Les automotrices apprécient plus volontiers les bétons si possibles renforcés. « Chargées, elles atteignent rapidement les 15 tonnes, souligne Jacky Lucienne. L’équilibre entre les essieux avant et arrière est important pour avoir une charge par essieu la plus faible possible. C’est pour cette raison que nous plaçons les moteurs à l’arrière. » Par rapport à un moteur latéral ou placé derrière le poste de conduite, cette construction réduit les nuisances sonores en cabine. Cela permet de détecter plus facilement tout bruit suspect au niveau de la fraise. La poussière provenant principalement de l’outil frontal, les risques d’encrassement des radiateurs sont réduits.

Rentable à partir de 400 UGB ou 700 000 litres de quotas

Cependant, cette disposition augmente la longueur moyenne des flexibles et donc les pertes de puissance, les principaux organes hydrauliques étant placés à l’avant. La position arrière du moteur accroît l’encombrement de la machine. Pour accéder aux bâtiments exigus, le gabarit peut constituer un frein.

Certains constructeurs proposent quatre roues directrices pour améliorer la maniabilité. La Prestige de Siloking se distingue par sa paire de roues arrière directrices pouvant braquer à 90°. Revers de la médaille, une partie importante de la charge est reportée sur l’essieu avant. Quant au gabarit en hauteur, les modèles à pales ou à vis horizontales se révèlent majoritairement moins hauts que les versions à vis verticales.

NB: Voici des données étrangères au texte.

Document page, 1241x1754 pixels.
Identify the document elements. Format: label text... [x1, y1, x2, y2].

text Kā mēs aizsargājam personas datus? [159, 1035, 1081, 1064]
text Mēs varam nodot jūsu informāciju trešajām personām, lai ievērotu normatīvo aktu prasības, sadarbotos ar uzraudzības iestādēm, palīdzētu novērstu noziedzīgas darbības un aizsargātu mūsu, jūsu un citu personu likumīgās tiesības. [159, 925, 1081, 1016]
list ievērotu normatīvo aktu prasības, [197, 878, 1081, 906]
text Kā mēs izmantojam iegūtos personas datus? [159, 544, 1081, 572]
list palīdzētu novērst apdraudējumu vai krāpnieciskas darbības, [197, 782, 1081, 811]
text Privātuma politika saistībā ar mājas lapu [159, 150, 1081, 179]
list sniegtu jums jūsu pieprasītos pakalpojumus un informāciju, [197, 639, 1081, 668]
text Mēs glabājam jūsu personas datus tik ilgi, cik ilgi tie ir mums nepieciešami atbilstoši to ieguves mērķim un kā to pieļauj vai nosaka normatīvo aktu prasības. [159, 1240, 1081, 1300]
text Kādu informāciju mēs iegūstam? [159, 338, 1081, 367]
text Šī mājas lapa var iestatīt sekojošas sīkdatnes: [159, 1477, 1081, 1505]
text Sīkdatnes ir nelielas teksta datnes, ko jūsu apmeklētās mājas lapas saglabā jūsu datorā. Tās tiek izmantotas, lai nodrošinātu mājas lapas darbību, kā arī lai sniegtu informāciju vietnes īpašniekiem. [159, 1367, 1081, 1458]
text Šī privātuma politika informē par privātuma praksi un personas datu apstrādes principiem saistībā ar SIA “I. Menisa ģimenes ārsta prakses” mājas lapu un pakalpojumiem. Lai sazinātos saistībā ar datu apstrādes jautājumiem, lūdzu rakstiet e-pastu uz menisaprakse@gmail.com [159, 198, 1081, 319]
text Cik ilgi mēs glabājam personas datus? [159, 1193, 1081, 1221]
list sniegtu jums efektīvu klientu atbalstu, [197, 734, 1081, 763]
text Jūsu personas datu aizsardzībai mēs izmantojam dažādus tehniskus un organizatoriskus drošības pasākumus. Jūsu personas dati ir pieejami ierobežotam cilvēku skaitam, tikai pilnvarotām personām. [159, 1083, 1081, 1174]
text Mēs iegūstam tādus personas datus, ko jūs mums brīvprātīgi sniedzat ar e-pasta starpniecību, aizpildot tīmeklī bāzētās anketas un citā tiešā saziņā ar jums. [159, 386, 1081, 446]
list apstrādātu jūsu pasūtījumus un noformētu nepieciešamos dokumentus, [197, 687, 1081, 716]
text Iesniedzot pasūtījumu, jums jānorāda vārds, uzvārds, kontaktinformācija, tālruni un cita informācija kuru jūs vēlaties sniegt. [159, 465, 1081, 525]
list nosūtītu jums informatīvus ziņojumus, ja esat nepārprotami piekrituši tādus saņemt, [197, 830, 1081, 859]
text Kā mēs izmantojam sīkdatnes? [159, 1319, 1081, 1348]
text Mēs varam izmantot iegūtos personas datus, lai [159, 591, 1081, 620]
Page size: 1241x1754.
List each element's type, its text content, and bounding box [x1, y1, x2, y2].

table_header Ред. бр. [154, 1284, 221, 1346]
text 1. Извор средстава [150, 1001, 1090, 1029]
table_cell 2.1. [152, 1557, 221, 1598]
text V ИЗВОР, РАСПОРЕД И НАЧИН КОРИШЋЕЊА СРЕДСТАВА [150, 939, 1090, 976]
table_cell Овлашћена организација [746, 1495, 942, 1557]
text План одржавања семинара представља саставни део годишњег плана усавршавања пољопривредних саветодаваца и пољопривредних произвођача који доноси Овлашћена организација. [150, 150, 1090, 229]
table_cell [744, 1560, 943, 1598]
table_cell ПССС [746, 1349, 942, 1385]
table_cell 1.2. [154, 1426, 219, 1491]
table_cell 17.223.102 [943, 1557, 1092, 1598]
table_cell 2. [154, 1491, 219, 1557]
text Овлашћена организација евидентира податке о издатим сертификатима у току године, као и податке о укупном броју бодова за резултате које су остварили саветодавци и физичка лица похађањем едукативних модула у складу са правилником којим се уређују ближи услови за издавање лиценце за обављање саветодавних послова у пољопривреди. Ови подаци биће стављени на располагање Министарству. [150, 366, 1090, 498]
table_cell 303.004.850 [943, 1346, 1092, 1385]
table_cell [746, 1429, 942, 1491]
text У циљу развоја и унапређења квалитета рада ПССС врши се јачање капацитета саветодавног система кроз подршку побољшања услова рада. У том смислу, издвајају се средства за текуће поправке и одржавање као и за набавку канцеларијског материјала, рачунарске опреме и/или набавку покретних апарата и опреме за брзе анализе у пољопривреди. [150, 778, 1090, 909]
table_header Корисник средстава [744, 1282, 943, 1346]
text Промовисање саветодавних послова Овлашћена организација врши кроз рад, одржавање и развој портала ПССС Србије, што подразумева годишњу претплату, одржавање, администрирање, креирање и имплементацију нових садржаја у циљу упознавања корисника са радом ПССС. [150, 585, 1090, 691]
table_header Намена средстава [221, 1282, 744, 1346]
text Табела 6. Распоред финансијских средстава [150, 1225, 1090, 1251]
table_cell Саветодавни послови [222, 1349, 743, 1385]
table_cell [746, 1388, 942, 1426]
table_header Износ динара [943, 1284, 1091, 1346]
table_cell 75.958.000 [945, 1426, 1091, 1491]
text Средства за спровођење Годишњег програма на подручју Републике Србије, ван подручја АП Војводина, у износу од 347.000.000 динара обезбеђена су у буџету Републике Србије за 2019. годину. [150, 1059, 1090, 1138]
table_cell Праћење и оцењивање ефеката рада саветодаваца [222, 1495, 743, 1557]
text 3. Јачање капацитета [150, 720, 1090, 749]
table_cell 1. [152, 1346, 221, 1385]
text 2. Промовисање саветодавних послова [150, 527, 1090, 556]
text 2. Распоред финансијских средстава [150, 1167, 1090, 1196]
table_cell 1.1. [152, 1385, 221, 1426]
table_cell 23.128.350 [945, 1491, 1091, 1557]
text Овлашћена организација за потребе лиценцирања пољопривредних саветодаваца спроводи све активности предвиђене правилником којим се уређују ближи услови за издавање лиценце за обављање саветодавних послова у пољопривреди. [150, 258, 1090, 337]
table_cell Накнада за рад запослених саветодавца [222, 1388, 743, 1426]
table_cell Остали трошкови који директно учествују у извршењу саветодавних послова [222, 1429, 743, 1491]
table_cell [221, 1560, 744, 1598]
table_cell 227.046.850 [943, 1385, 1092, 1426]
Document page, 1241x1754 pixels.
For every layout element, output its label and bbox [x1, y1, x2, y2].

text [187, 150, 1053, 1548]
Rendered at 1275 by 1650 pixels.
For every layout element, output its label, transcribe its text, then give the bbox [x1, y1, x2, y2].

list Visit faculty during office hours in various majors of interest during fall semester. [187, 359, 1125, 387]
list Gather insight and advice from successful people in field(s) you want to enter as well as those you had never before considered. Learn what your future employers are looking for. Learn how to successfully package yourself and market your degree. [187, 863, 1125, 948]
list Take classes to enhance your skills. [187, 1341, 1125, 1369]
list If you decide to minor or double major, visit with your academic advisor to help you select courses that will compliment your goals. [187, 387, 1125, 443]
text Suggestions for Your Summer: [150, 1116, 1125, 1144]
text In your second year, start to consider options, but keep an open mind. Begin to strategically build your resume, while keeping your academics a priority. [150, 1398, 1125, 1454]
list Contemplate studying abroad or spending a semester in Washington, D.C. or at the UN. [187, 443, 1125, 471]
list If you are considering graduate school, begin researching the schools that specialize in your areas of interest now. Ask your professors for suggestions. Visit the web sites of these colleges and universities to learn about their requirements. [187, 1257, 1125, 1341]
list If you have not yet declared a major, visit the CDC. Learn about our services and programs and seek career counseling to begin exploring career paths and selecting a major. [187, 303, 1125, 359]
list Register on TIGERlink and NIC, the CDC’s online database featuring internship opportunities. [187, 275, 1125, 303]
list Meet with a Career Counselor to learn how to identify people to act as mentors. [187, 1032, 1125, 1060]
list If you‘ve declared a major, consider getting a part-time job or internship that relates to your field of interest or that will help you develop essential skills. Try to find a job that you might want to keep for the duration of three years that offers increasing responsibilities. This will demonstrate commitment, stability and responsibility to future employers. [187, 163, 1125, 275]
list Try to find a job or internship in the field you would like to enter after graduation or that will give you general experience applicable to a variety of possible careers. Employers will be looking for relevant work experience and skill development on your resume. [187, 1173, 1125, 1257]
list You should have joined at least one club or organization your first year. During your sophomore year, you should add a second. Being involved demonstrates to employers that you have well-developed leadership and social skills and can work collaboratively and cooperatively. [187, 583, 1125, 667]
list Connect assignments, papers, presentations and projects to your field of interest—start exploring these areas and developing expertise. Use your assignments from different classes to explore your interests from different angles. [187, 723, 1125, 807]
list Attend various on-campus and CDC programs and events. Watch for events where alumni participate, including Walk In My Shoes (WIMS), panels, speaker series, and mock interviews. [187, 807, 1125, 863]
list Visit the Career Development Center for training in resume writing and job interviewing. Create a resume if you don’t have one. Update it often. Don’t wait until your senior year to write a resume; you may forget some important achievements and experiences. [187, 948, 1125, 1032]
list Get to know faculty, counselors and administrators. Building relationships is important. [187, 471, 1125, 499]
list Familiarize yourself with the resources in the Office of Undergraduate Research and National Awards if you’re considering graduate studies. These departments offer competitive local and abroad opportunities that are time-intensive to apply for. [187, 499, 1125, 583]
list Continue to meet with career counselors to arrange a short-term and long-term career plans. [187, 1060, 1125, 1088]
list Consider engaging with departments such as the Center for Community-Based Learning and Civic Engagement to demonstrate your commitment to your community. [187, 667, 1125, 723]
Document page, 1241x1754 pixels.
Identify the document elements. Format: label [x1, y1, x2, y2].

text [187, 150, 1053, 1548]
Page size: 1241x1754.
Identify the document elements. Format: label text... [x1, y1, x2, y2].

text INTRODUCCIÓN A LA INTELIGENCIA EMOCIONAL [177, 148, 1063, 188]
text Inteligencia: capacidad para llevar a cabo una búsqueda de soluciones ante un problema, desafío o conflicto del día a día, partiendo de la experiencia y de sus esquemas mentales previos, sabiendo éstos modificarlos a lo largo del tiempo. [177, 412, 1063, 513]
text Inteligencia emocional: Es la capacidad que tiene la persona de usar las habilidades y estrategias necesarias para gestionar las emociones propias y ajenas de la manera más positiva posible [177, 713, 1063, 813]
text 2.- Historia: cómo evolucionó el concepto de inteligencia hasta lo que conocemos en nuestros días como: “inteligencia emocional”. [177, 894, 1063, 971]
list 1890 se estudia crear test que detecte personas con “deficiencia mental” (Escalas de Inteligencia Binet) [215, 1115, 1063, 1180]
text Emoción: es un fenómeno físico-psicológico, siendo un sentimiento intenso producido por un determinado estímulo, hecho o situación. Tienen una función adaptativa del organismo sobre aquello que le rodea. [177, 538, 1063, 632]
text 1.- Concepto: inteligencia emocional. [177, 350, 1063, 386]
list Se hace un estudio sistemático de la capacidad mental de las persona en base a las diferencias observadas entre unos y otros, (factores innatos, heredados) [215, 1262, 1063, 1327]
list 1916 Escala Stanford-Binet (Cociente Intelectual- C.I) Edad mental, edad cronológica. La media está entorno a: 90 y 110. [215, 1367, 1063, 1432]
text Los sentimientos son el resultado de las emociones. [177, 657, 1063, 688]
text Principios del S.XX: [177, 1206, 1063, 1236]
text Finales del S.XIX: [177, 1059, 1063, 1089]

Concernant la vitesse de mélange, les trois types de machines se valent sensiblement. « Le mélange commence dès le début du chargement, explique Willy Forgeard, en charge des automotrices Kuhn. Une fois le dernier ingrédient chargé, le trajet vers la zone de distribution suffit largement à achever le mélange. » Seule différence, les versions à vis horizontales comprennent une phase de compression dans le flux de mélange, ce qui n’est pas le cas des modèles à vis verticales dont le flux rappelle le mouvement brownien: de ce fait, les rations à fortes proportions de fibres sollicitent davantage les mélangeuses à vis horizontales. La rentabilité de cette automotrice doit être comparée à d’autres systèmes en ration complète. L’investissement (110 000 à 160 000 euros HT) équivaut à celui d’une mélangeuse traînée et de deux tracteurs d’occasion dont un avec chargeur.

L’économie s’effectue surtout sur la maind’oeuvre, puisque l’automotrice génère un gain de temps. « Le seuil de rentabilité se situe autour de 700 000 litres de quota (NDLR: soit 400 UGB(1)) », précise Willy Forgeard.

LE CHARGEMENT commence généralement par les fourrages fibreux et se termine par le maïs et les concentrés, souvent déposés au pied du silo. Les fraises laissent un front de silo propre et net réduisant les risques d’échauffement et de pertes.
LE CHARGEMENT commence généralement par les fourrages fibreux et se termine par le maïs et les concentrés, souvent déposés au pied du silo. Les fraises laissent un front de silo propre et net réduisant les risques d’échauffement et de pertes. - © BVL

Une logistique bien huilée

Que ce soit en Cuma ou en équipement individuel, l’acquisition d’une automotrice s’accompagne souvent d’une réorganisation du chantier. Avec un seul engin motorisé, capable d’assurer le désilage, le mélange et la distribution, la logistique est en effet plus simple qu’avec deux tracteurs : un attelé sur une mélangeuse, l’autre assurant le chargement. L’autonomie de la machine incite à bien disposer les différents aliments avant passage de l’automotrice, afin que le chauffeur n’ait pas à descendre de la cabine pendant la durée du travail. C’est d’autant plus vrai dans les Cuma, pour lesquelles la facturation à chaque exploitation se partage entre le quota (et/ou le nombre d’UGB) et le temps passé sur l’exploitation.